Our only complaint was with the neighbors. Like many motels of its age and type, the Blue Spruce has had to resort to renting a certain number of rooms by the week to make ends meet. Of course this practice sometimes results in less-than-ideal clientele; the night we were there, our next-door neighbors were spraying lacquer on cedar art projects in the parking lot, which we found amusing. Even funnier was their salespitch; they were eager to show us their creations and explain how they were all handmade and not mass-produced like the stuff we'd seen in curio shops along the way. Had we not been traveling in a Honda Insight, which leaves little room for large souvenir acquisitions, we probably would have bought something from them just to help them out. I'm still kicking myself for passing up the opportunity to add another hopelessly tacky item to my Route 66 collection.
We love moments like that, when we run into real people who are rough around the edges but generally harmless; those sorts of encounters are balanced on the cusp between poignant and funny, and I'm always left feeling a bit off-kilter but grateful for the chance to see something real instead of the cookie-cutter sameness of the interstates and their predictable chains.

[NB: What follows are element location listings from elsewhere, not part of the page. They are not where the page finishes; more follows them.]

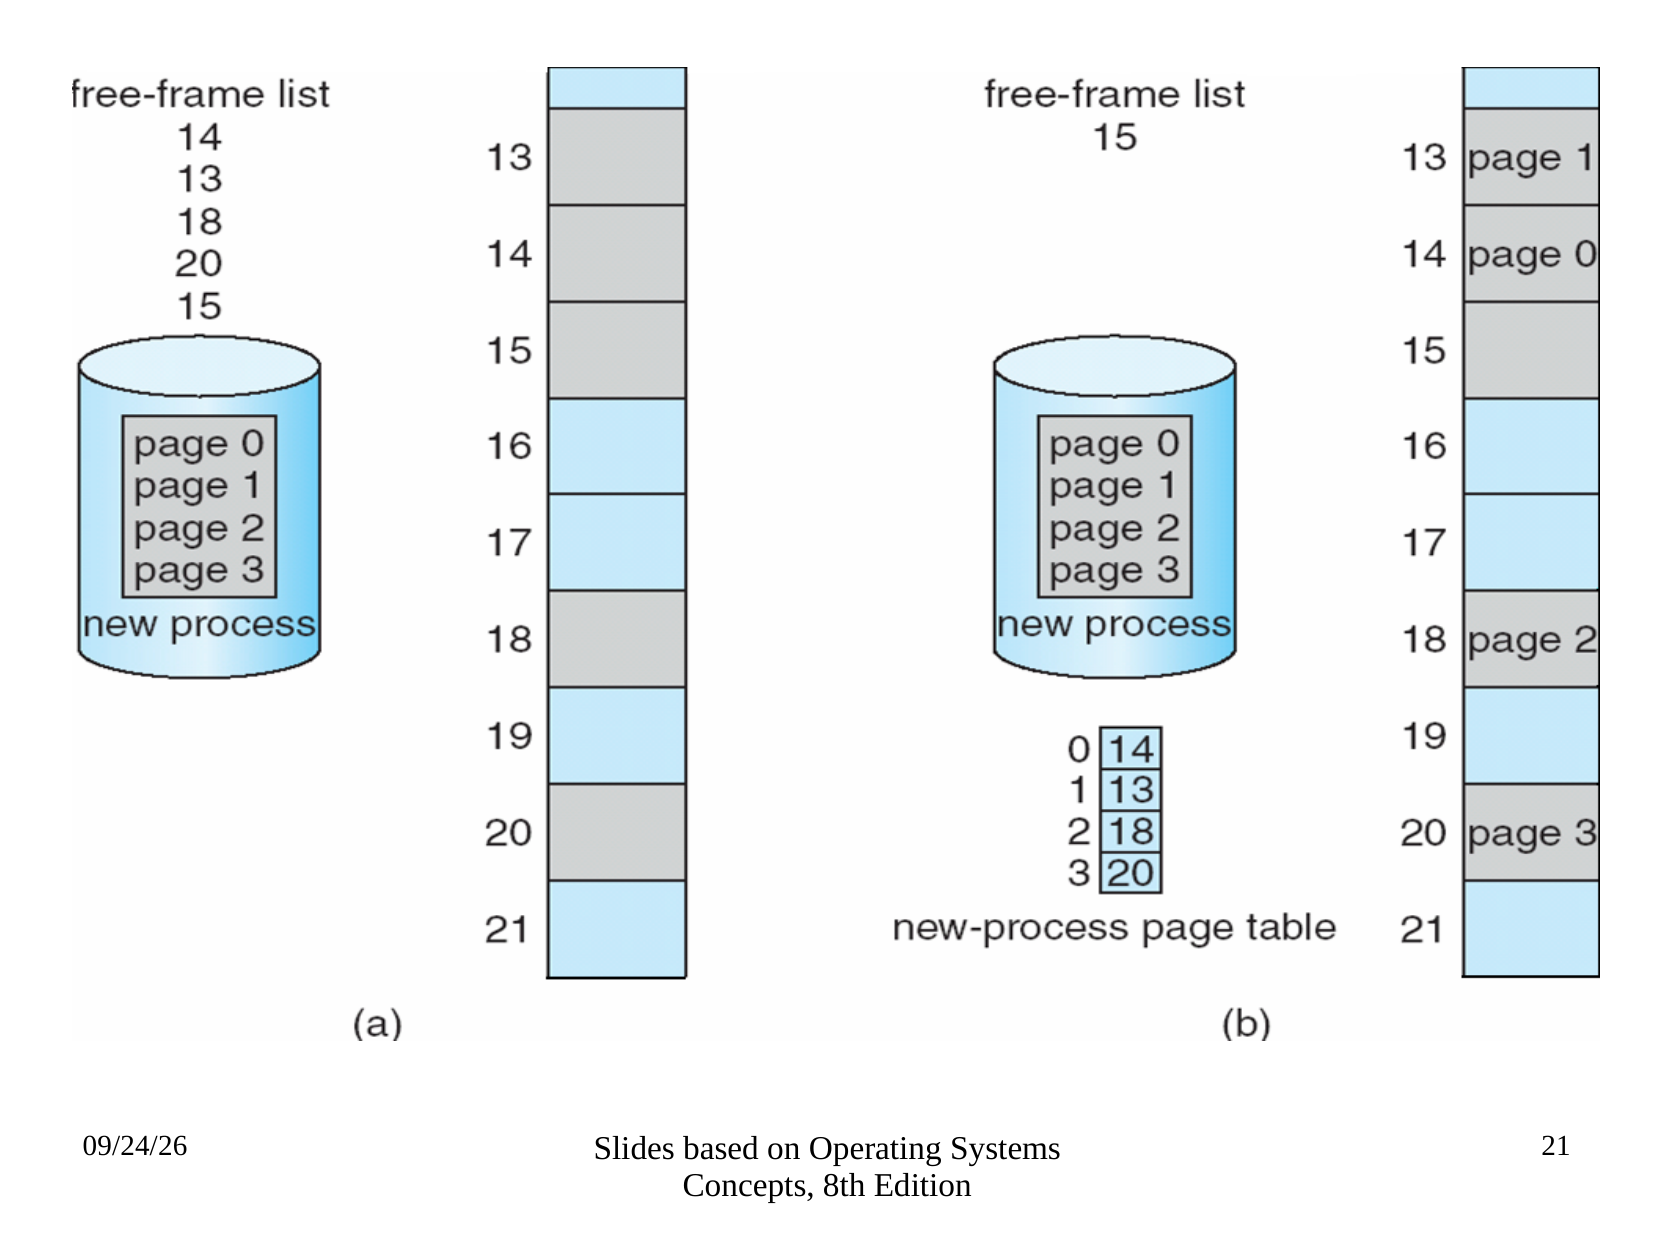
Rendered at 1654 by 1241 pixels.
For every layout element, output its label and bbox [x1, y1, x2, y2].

picture [72, 67, 1600, 1041]
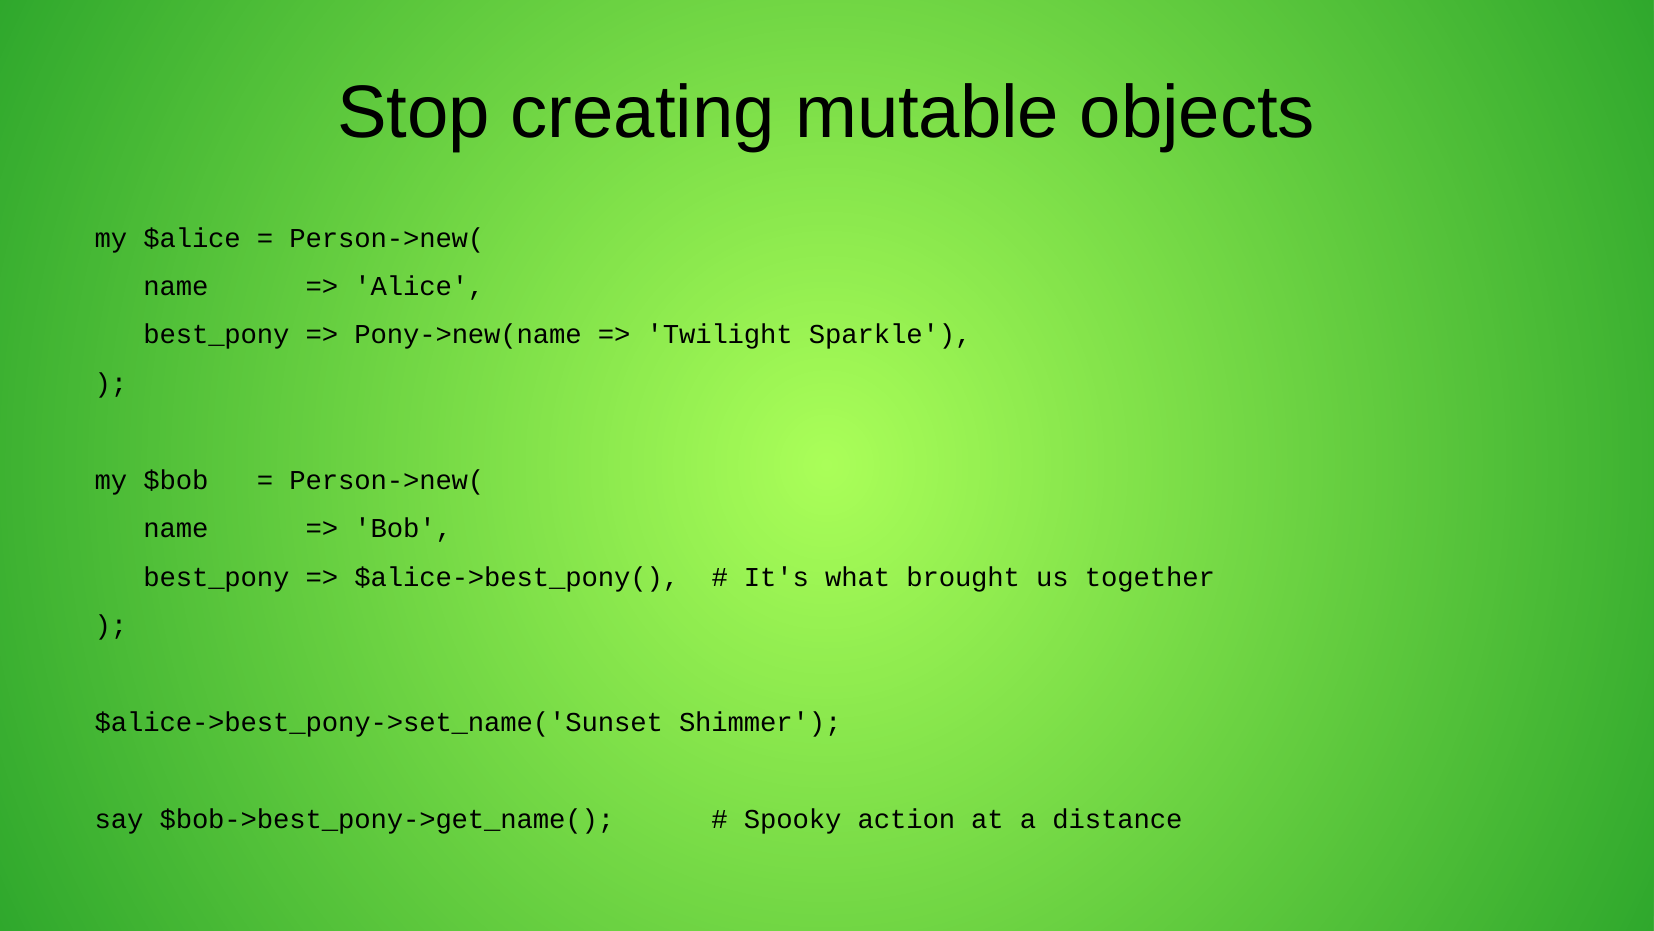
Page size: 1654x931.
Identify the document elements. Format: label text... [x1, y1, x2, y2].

title Stop creating mutable objects [82, 35, 1571, 189]
list my $alice = Person->new( name => 'Alice', best_pony => Pony->new(name => 'Twilight Sparkle'), ); my $bob = Person->new( name => 'Bob', best_pony => $alice->best_pony(), # It's what brought us together ); $alice->best_pony->set_name('Sunset Shimmer'); say $bob->best_pony->get_name(); # Spooky action at a distance [94, 224, 1571, 839]
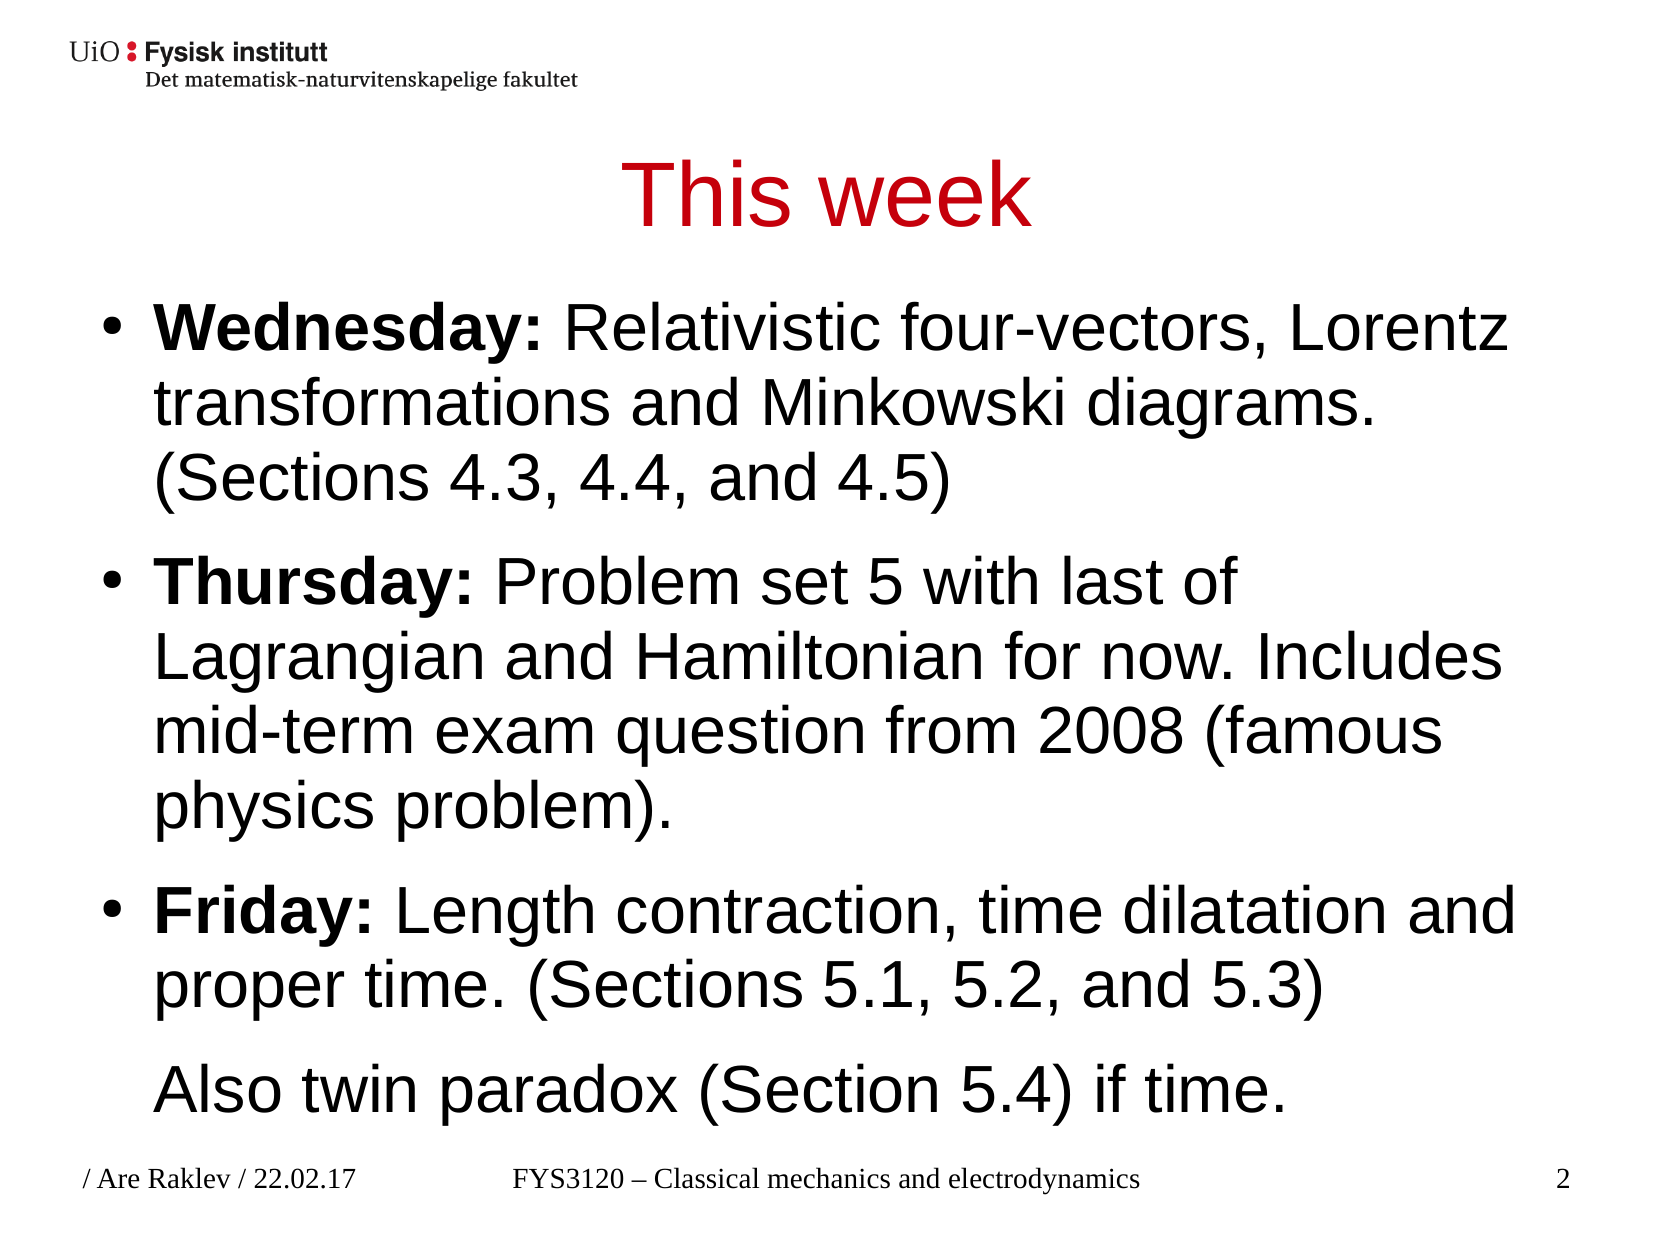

Less amusing was the woman who joined their party later. She had obviously had waaaaay too much to drink, and she was begging us to go down to the liquor store and buy her a 12-pack, because they wouldn't sell her one. We declined. She wasn't combative, but the desperate tone in her voice when she repeated her request still rings in my ears, and I wish I could have done something to pull her out of her obvious addiction and put her back on her feet.
The encounter didn't scare me, but it made me sad, and some travelers might find such an exchange unnerving or irritating. But maybe moments like that are the point of a road trip -- to see this country in all its beauty and harshness, and to find out who your fellow citizens are and what they're up against.
With a little TLC and a little more supervision of the full-time tenants, I think the Blue Spruce could be a real gem. It's not for everybody, but I would stay there again and would recommend it to travelers who are out to learn something about this country and their fellow man instead of demanding a sanitized, censored adaptation of American culture.